**Required work:**
[a] Using the live report on the Apple event, decide whether each statement agrees with it: (i) iTunes leads online music stores in all 22 countries where it operates; (ii) Apple ranks second among U.S. music retailers; (iii) a ringtone can run as long as 60 seconds. For each, answer yes or no and quote the words of the report that decide it.
[b] Write out the part of the live report on the Apple event that opens with the words containing "Apple now has" and closes with "were released digital-only.".
[c] Translate this sentence from the live report on the Apple event into Spanish: "Jobs says Apple is going to ship a new version of iTunes tonight, and the biggest new feature will be ringtones."

**Excerpted text:**
^^^^^^^^
Live: Apple iPod event, 10 a.m. Pacific



Folks are still filing in to the Apple (AAPL) event, but it looks like there will be about 1,000 people when the event begins.

The lights have dimmed; Steve Jobs is out on stage.

He says today we get to talk about music; let’s start with iTunes. Some facts and figures: Apple has distributed more than 600 million copies of iTunes. Customers have bought and downloaded more than 3 billion songs. iTunes is the number-one online music store in every one of the 22 countries in which it now operates.

Apple now has more than 6 million songs in each of those 22 iTunes stores. Apple is the number 3 music retailer in the U.S., behind Wal-Mart and Best Buy. Apple carries 550 TV shows, and has sold just shy of 100 million shows; Apple also has 125,000 podcasts, and 25,000 of those are video podcasts.

Jobs says this last statistic blew his mind: 32 percent of the music releases in 2006 were released digital-only.


Jobs says Apple is going to ship a new version of iTunes tonight, and the biggest new feature will be ringtones. These work for the iPhone exclusively. Rather than let someone else make ringtones, Apple is going to build a custom ringtone-maker into iTunes. You can make ringtones out of more than 500,000 participating songs.

The comparable ringtone price from other providers is $2.49, Jobs says. (That’s about right.) Through iTunes, it will cost 99 cents in addition to the cost of the song. So, an iTunes song costs 99 cents, and you’ll pay another 99 cents to turn it into a ringtone.

iTunes will show a bell icon next to songs, indicating which songs you can make into ringtones. You get to pick a section of the song, up to 30 seconds, to turn into a tone.
^^^^^^^^
[Point correspondence data across multiple images]
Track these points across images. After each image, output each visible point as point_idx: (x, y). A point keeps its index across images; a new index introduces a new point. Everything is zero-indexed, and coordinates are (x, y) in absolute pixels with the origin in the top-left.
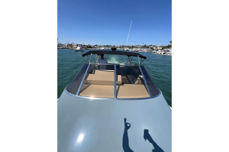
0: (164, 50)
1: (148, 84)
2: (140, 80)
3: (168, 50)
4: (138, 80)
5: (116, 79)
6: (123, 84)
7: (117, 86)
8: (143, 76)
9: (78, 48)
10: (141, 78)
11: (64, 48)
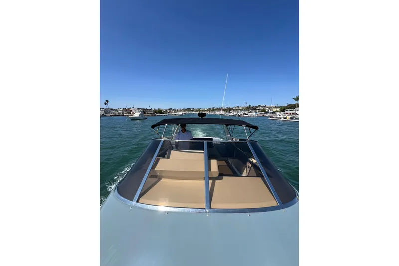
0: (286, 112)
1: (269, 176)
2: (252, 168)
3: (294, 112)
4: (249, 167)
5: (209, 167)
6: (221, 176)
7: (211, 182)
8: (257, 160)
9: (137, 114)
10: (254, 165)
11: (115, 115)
^^^^^^^^
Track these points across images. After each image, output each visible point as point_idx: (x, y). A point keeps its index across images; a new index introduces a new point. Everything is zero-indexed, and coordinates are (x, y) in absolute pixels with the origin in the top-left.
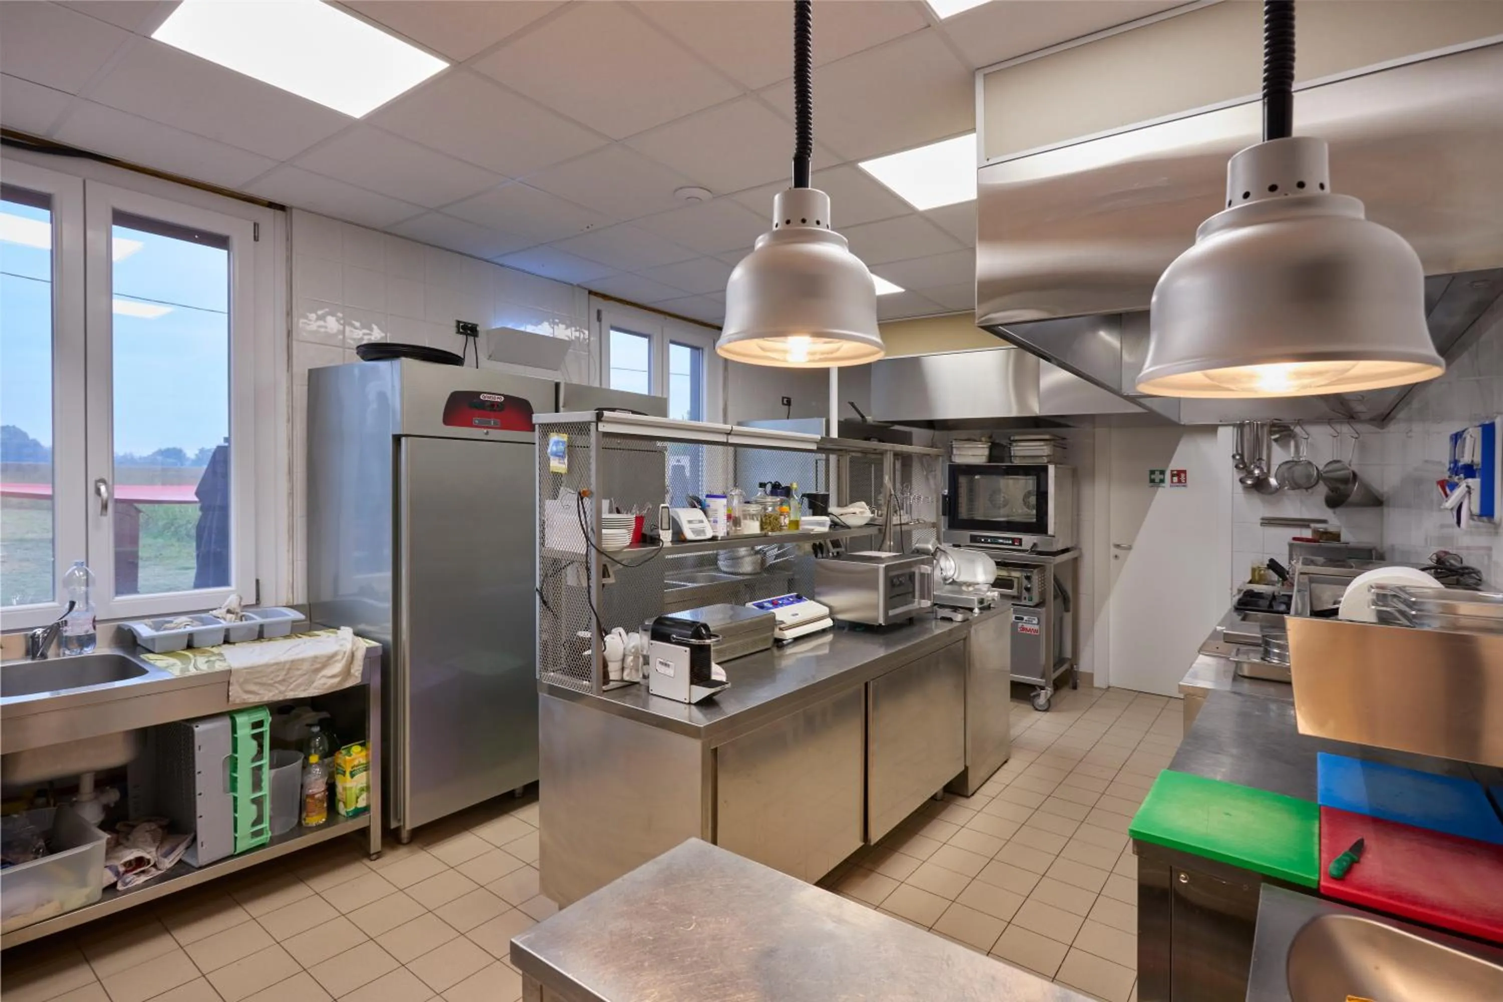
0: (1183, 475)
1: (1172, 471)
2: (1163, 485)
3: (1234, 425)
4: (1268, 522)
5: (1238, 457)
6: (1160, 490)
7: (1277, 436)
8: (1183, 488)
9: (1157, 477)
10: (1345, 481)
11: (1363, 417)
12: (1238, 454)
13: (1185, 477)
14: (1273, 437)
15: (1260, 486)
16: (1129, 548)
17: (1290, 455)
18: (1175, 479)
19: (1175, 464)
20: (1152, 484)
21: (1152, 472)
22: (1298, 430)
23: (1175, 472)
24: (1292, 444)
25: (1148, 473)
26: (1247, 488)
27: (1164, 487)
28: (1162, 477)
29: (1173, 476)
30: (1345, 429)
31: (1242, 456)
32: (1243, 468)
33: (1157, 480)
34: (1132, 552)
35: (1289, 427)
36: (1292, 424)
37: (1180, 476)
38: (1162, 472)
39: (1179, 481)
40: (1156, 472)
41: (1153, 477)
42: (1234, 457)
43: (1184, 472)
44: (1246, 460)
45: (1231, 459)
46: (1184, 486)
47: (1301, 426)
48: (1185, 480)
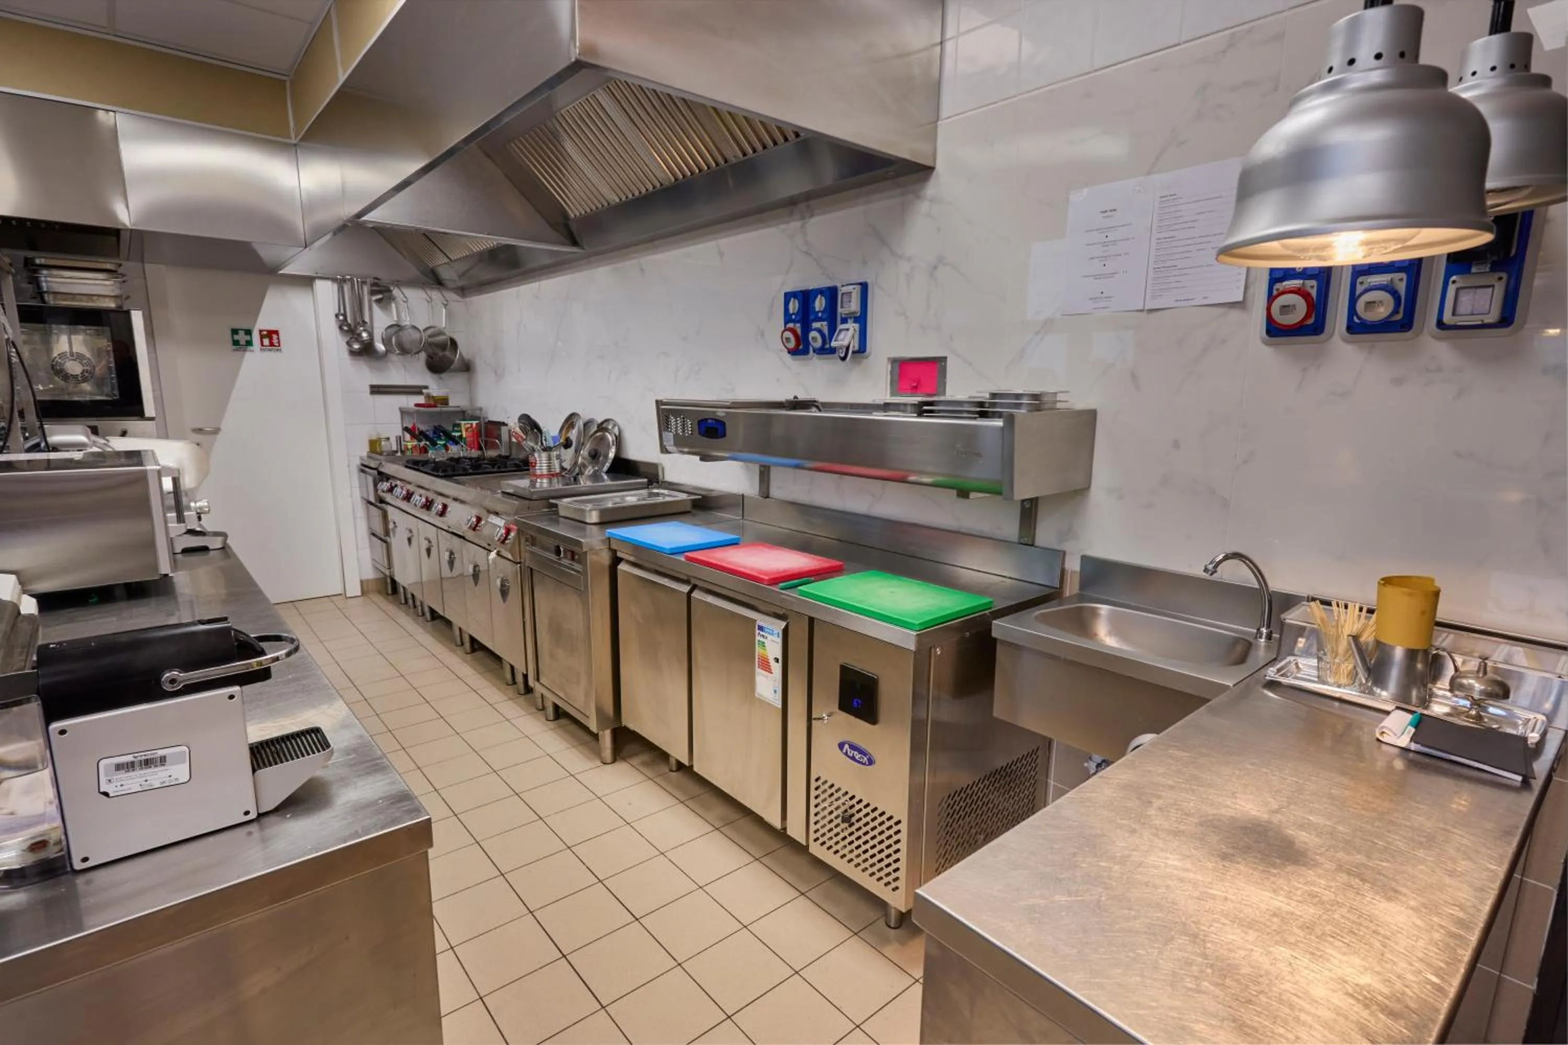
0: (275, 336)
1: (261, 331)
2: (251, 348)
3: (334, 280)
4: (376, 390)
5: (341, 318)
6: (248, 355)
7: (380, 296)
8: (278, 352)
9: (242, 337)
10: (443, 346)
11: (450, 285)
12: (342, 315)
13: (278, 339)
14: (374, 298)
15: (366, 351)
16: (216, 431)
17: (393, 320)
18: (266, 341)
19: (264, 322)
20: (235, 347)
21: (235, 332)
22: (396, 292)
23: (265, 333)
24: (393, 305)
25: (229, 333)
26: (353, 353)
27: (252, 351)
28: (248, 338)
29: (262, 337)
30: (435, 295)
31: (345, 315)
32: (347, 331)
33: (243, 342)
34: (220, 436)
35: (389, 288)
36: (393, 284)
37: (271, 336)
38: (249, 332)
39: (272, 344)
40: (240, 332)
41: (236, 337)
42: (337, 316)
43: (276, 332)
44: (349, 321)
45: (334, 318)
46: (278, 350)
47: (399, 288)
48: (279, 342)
^^^^^^^^
**Answers to each task:**
[a]
(i) Yes: "iTunes is the number-one online music store in every one of the 22 countries in which it now operates."
(ii) No: "Apple is the number 3 music retailer in the U.S., behind Wal-Mart and Best Buy."
(iii) No: "You get to pick a section of the song, up to 30 seconds, to turn into a tone."

[b]
Apple now has more than 6 million songs in each of those 22 iTunes stores. Apple is the number 3 music retailer in the U.S., behind Wal-Mart and Best Buy. Apple carries 550 TV shows, and has sold just shy of 100 million shows; Apple also has 125,000 podcasts, and 25,000 of those are video podcasts.

Jobs says this last statistic blew his mind: 32 percent of the music releases in 2006 were released digital-only.

[c] Jobs dice que Apple va a lanzar una nueva versión de iTunes esta noche, y que la mayor novedad serán los tonos de llamada.